Zwischen Neckar und Alb

Franzosen baggern „Fildergold“ ab

Stuttgart 21 Die Bauarbeiten gehen weiter: Nun greift die Bahn die freie Strecke zwischen Flughafen und Wendlingen an. Eine erfahrene französische Firma soll 1,4 Millionen Tonnen Erde bewegen. Von Roland Kurz

18.09.2018 Foto: Robin Rudel14: Bahn-Baustelle Scharnhausen, Kreuzung L 1204 in Richtung Scharnh., nördlich A 8
18.09.2018 Foto: Robin Rudel14: Bahn-Baustelle Scharnhausen, Kreuzung L 1204 in Richtung Scharnh., nördlich A 8

Aktion und Maschine waren am Dienstagnachmittag wenig spektakulär: Eine Planierraupe schiebt neben der Autobahn bei Scharnhausen den Mutterboden zur Seite. Benjamin Denk, Bauleiter im ICE-Abschnitt 1.4 „Filderbereich bis Wendlingen“, spricht dennoch von einem Meilenstein, weil es nun auf die freie Strecke zwischen Flughafen und Wendlingen geht - und überdies im Zeitplan. Besonders sind diese Erdarbeiten außerdem, weil erstmals für das Projekt Stuttgart 21 ein französisches Unternehmen eingesetzt wird, und weil in einigen Monaten riesige Maschinen ankommen, um die Erde abzuhobeln.

Die Firma Vinci Construc­tion Terrassement bringt viel Erfahrung im Bau von Bahntrassen mit. Die vergangenen fünf Jahre habe man die fast 300 Kilometer lange TGV-Strecke von Tours nach Bordeaux vorbereitet, erzählt Projektleiter Julien Siquier. Bis zu 100 Arbeitskräfte werde man auf den Fildern einsetzen, aus Frankreich und Deutschland. Anfang nächsten Jahres will Siquier mit seinen Scrapern anrücken - das sind 50 Tonnen schwere Schürfzüge, die den Boden aufnehmen und wegschaffen können.
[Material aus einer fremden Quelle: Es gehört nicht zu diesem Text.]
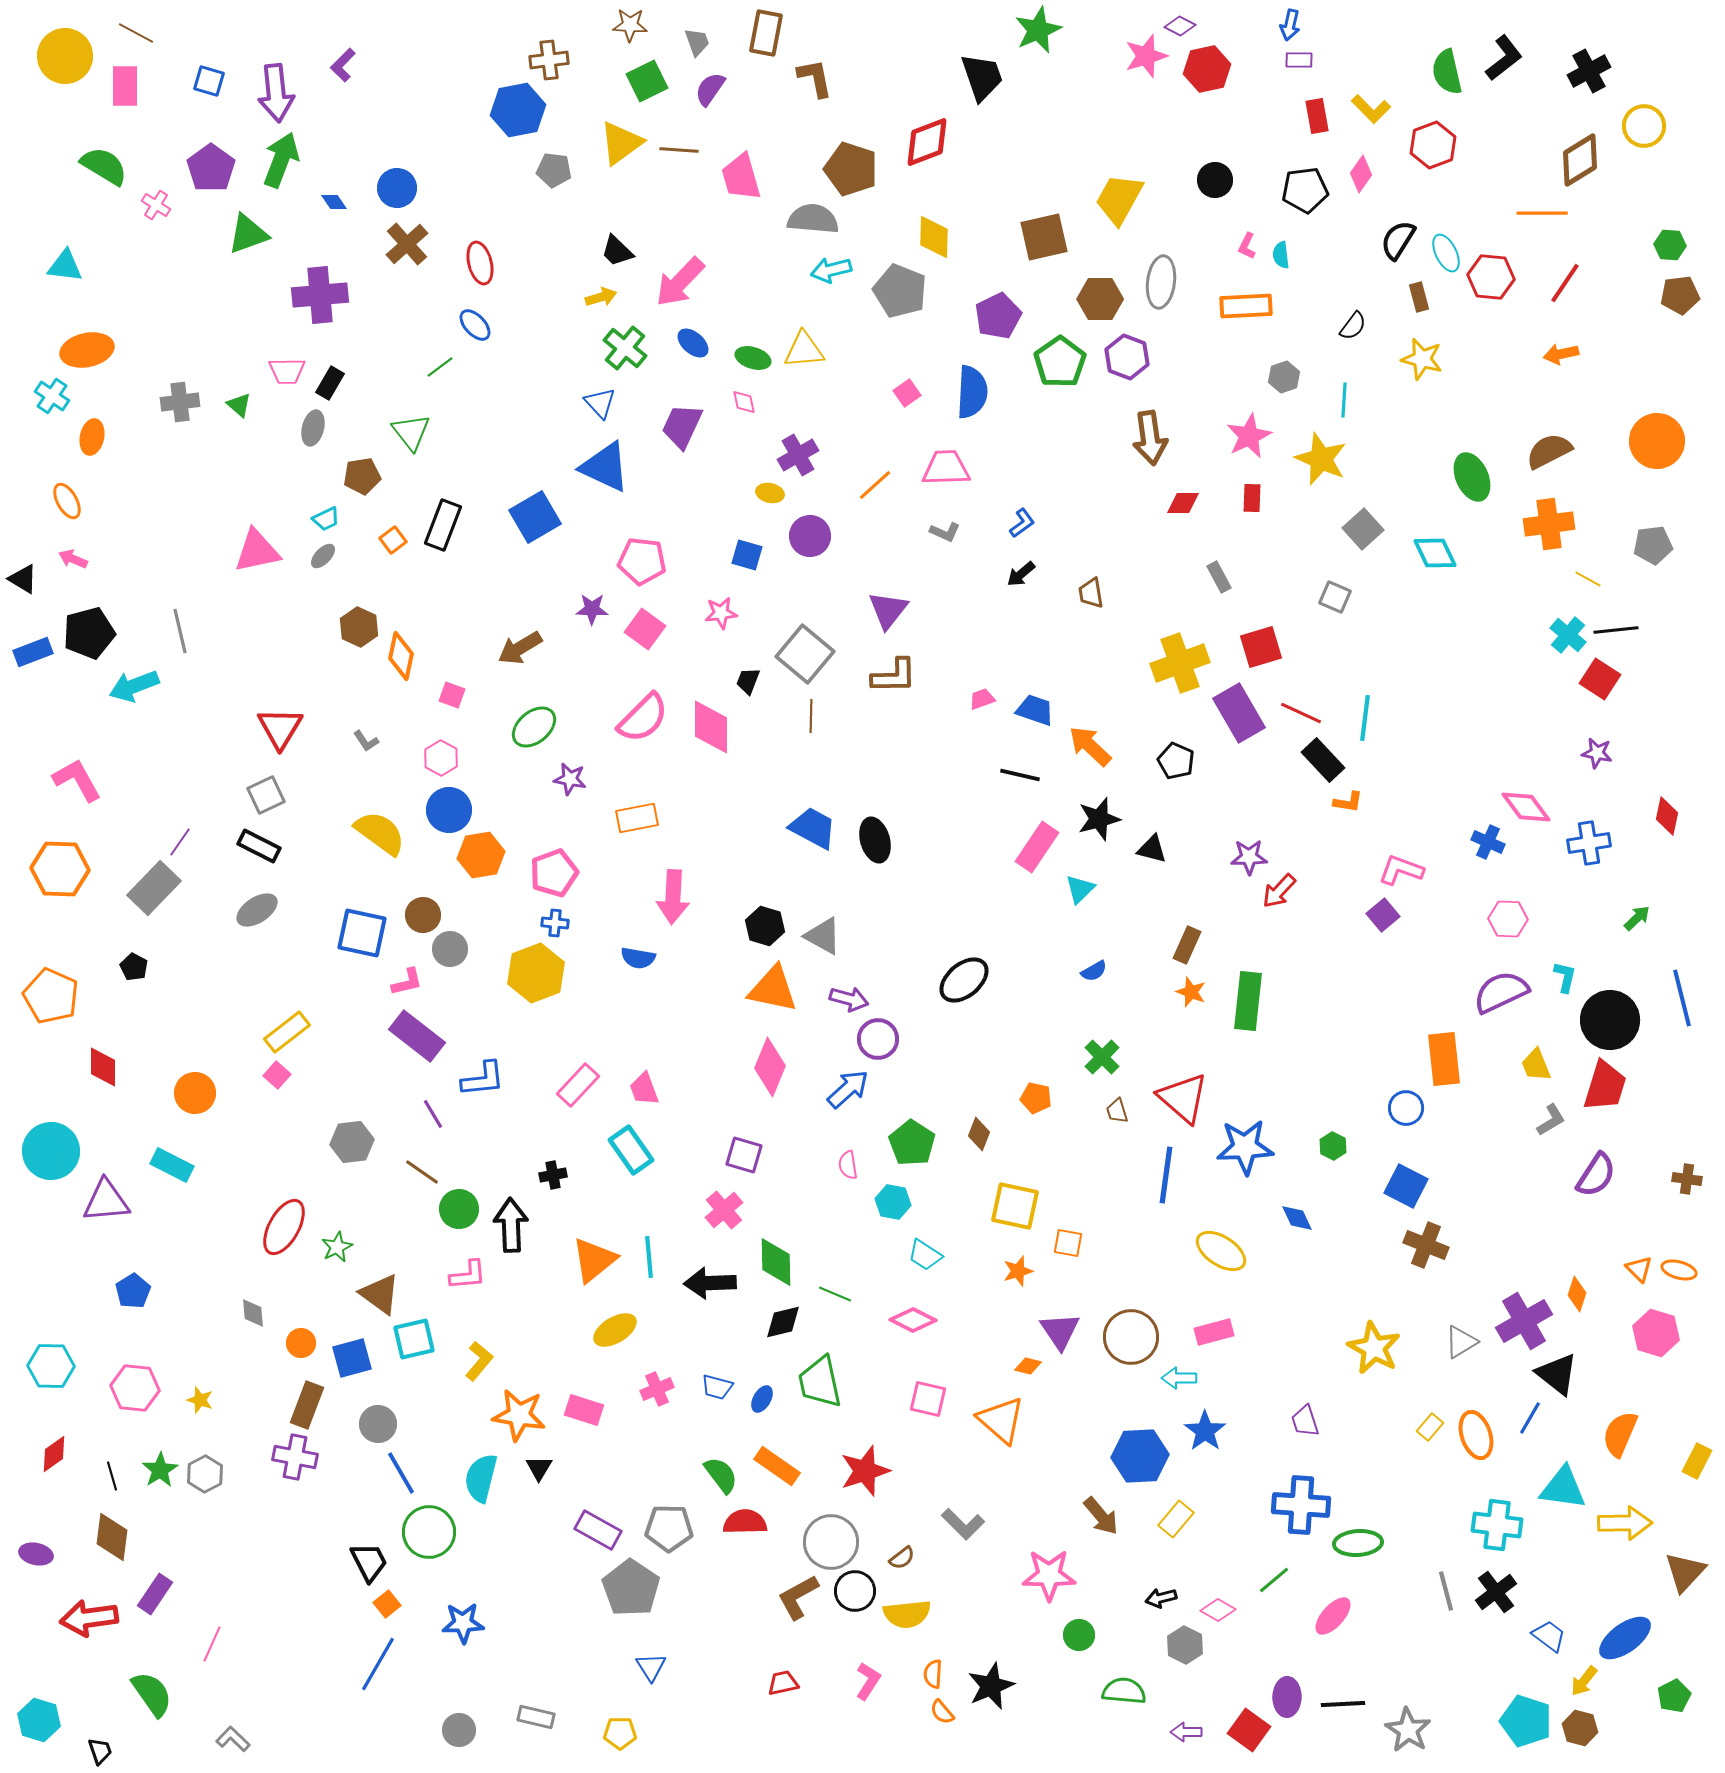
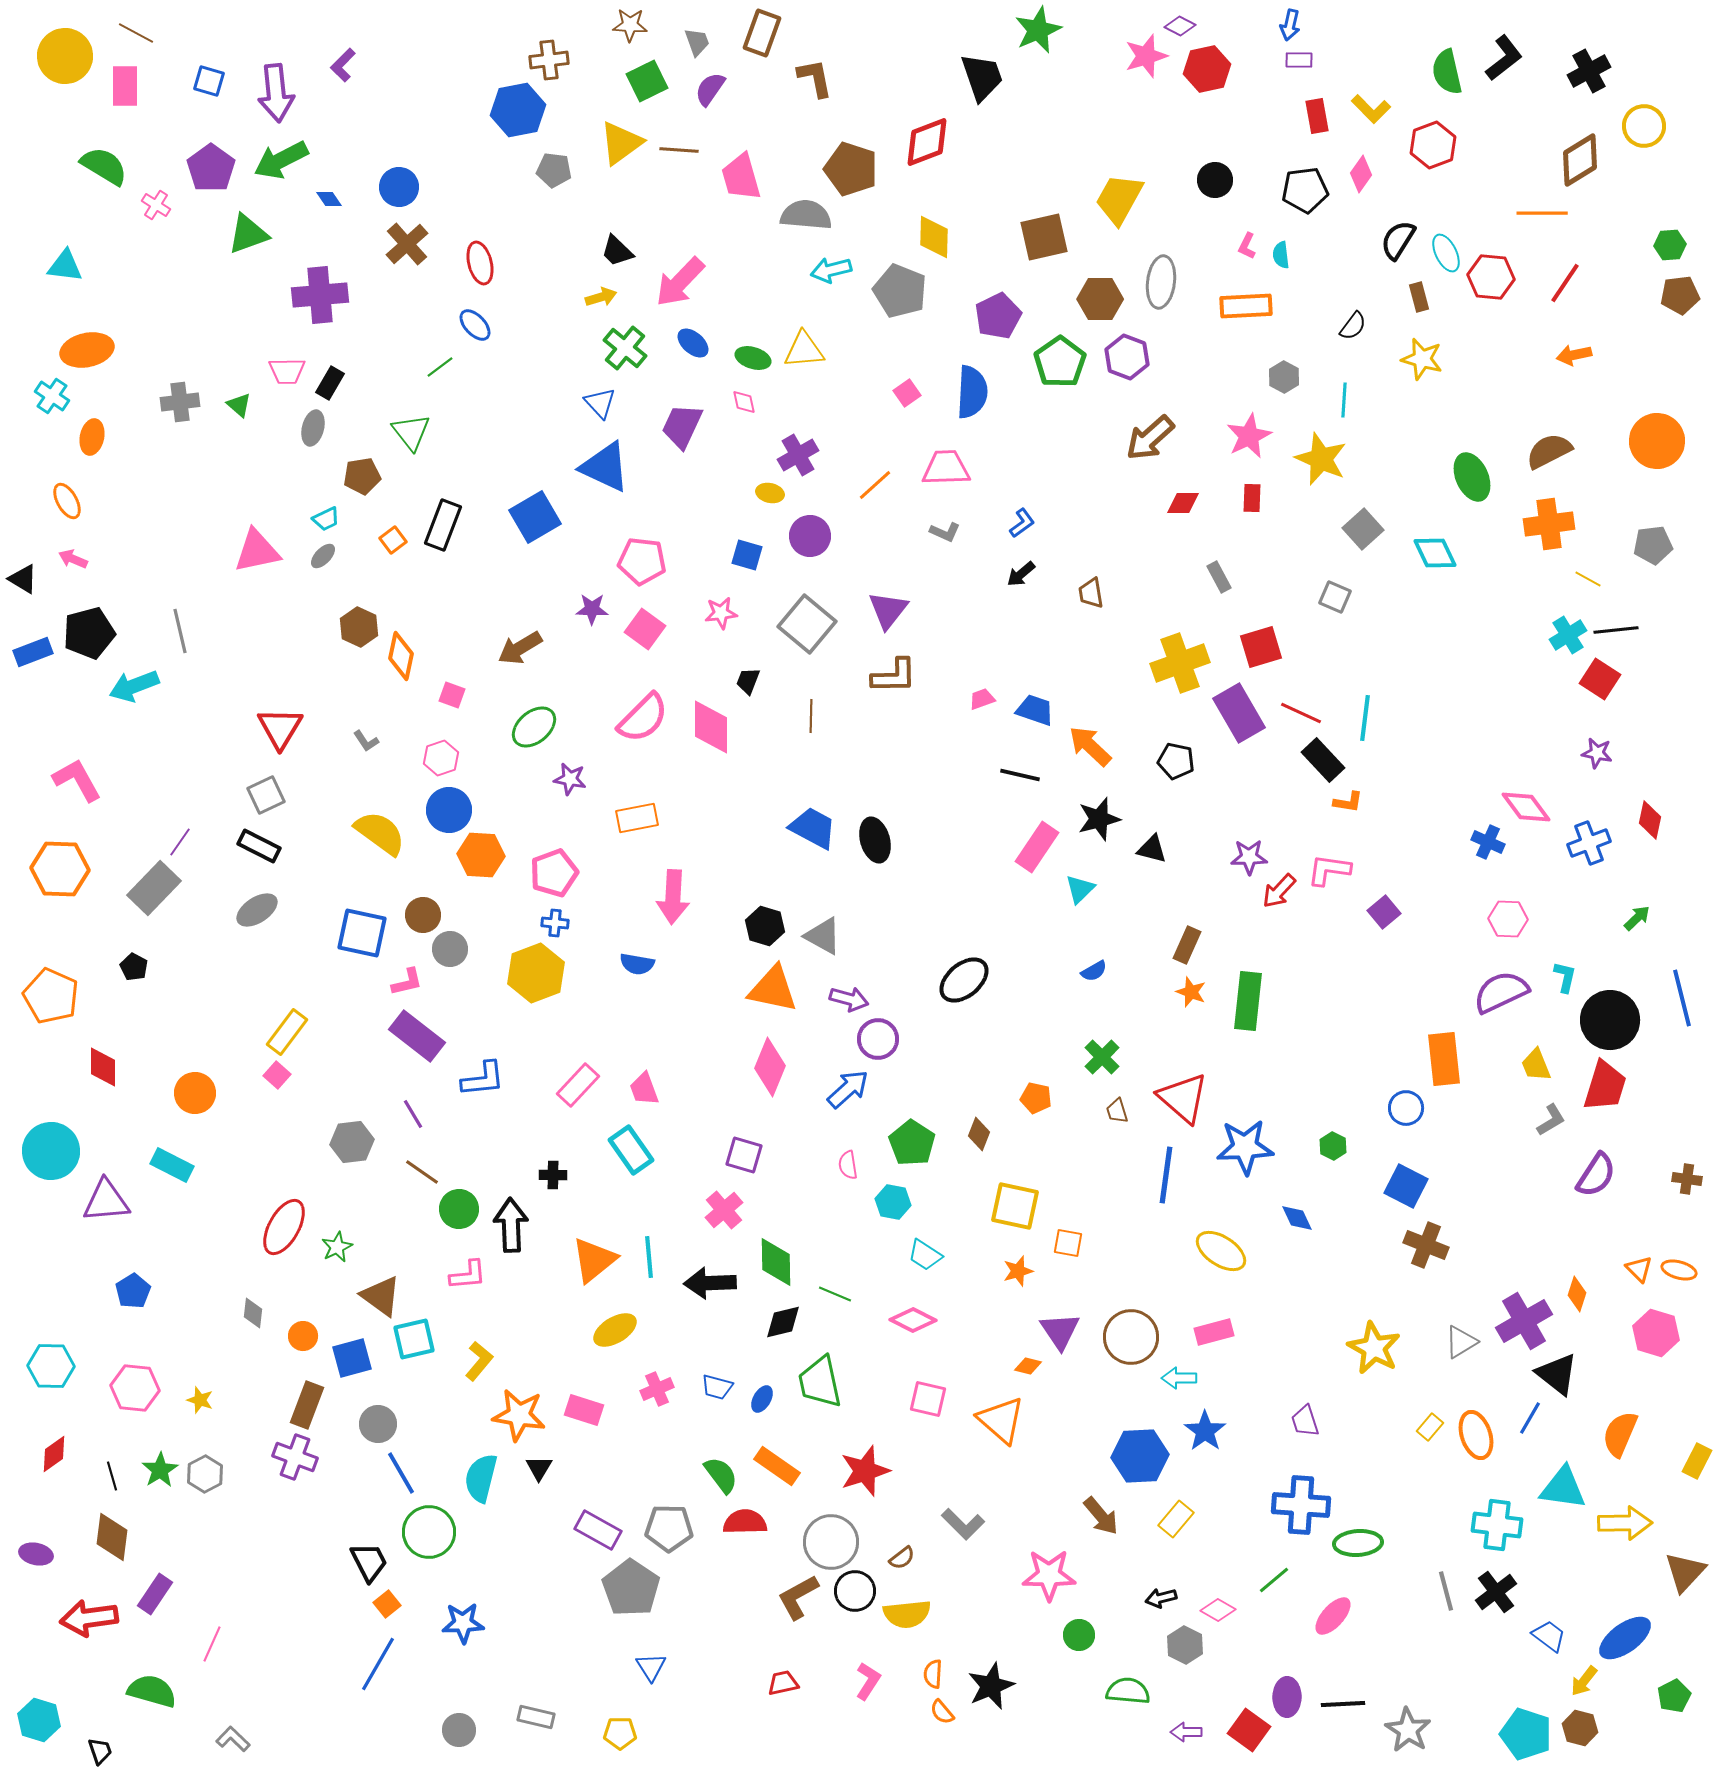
brown rectangle at (766, 33): moved 4 px left; rotated 9 degrees clockwise
green arrow at (281, 160): rotated 138 degrees counterclockwise
blue circle at (397, 188): moved 2 px right, 1 px up
blue diamond at (334, 202): moved 5 px left, 3 px up
gray semicircle at (813, 219): moved 7 px left, 4 px up
green hexagon at (1670, 245): rotated 8 degrees counterclockwise
orange arrow at (1561, 354): moved 13 px right, 1 px down
gray hexagon at (1284, 377): rotated 12 degrees counterclockwise
brown arrow at (1150, 438): rotated 56 degrees clockwise
cyan cross at (1568, 635): rotated 18 degrees clockwise
gray square at (805, 654): moved 2 px right, 30 px up
pink hexagon at (441, 758): rotated 12 degrees clockwise
black pentagon at (1176, 761): rotated 12 degrees counterclockwise
red diamond at (1667, 816): moved 17 px left, 4 px down
blue cross at (1589, 843): rotated 12 degrees counterclockwise
orange hexagon at (481, 855): rotated 12 degrees clockwise
pink L-shape at (1401, 870): moved 72 px left; rotated 12 degrees counterclockwise
purple square at (1383, 915): moved 1 px right, 3 px up
blue semicircle at (638, 958): moved 1 px left, 6 px down
yellow rectangle at (287, 1032): rotated 15 degrees counterclockwise
purple line at (433, 1114): moved 20 px left
black cross at (553, 1175): rotated 12 degrees clockwise
brown triangle at (380, 1294): moved 1 px right, 2 px down
gray diamond at (253, 1313): rotated 12 degrees clockwise
orange circle at (301, 1343): moved 2 px right, 7 px up
purple cross at (295, 1457): rotated 9 degrees clockwise
green semicircle at (1124, 1691): moved 4 px right
green semicircle at (152, 1694): moved 3 px up; rotated 39 degrees counterclockwise
cyan pentagon at (1526, 1721): moved 13 px down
Bagger sind dann keine nötig, aber ein riesiger Bulldozer, der den Erdhobel anschiebt. Solche Geräte sind in Deutschland seit 1974 nicht mehr eingesetzt worden, damals beim Bau der A 831 bei Stuttgart-Vaihingen.

Boden wird zwischengelagert

Auf den Fildern soll Vinci 1,4 Millionen Tonnen Erde bewegen. Zunächst werde man das „Fildergold“ behutsam wegschieben, sagt Benjamin Denk. Der wertvolle Oberboden werde zwischengelagert und später entweder in die Dämme eingebaut oder auf landwirtschaftlichen Flächen wieder verwendet. Für die ICE-Trasse parallel zur A 8 werden effektiv 20 bis 22 Meter Breite benötigt. Das sei weniger als für eine Autobahn, betont Bahnsprecher Jan Dambach.

Etwa zehn Kilometer lang ist die Neubaustrecke zwischen dem Flughafen und Wendlingen. Gearbeitet wird dort bereits seit 2015. Die zwei Talbrücken bei Denkendorf parallel zur Autobahn sind schon fertig. Der 475 Meter lange Tunnel bei der Raststätte - dort wechselt der ICE auf die Südseite der A 8 - ist zur Hälfte betoniert, die Aushubarbeiten für den Tunneltrog sind in diesen Tagen beendet worden. Außerdem wurden zwischen Scharnhausen und Plieningen bereits zwei Eisenbahnüberführungen gebaut. Nun geht es also an die Verbindungen auf der freien Strecke. Das Auftragsvolumen für die Erdarbeiten beträgt laut Jan Dambach 56 Millionen Euro. Im Frühjahr 2020 sollen die Erdbewegungen abgeschlossen sein. Viel Transporte mit Lastzügen seien nicht zu erwarten, kündigt Projektleiter Denk an. Man könne die Massen größtenteils für den Aufbau des Bahnkörpers verwenden. Von den 100 000 Tonnen im ersten Abschnitt werde man nur ein Fünftel abtransportieren.

Begonnen haben die Erdarbeiten am Ende einer Straße, die derzeit noch mitten auf dem Feld endet: die neue L 1204. Sie soll nördlich der Autobahn von Plieningen bis zur Anschlussstelle Esslingen führen. 2017 wurde der Abschnitt bis Scharnhausen um 50 Meter nach Norden verlegt, um Platz für den ICE zu schaffen. Die restliche Strecke wird voraussichtlich im Jahr 2021 fertig.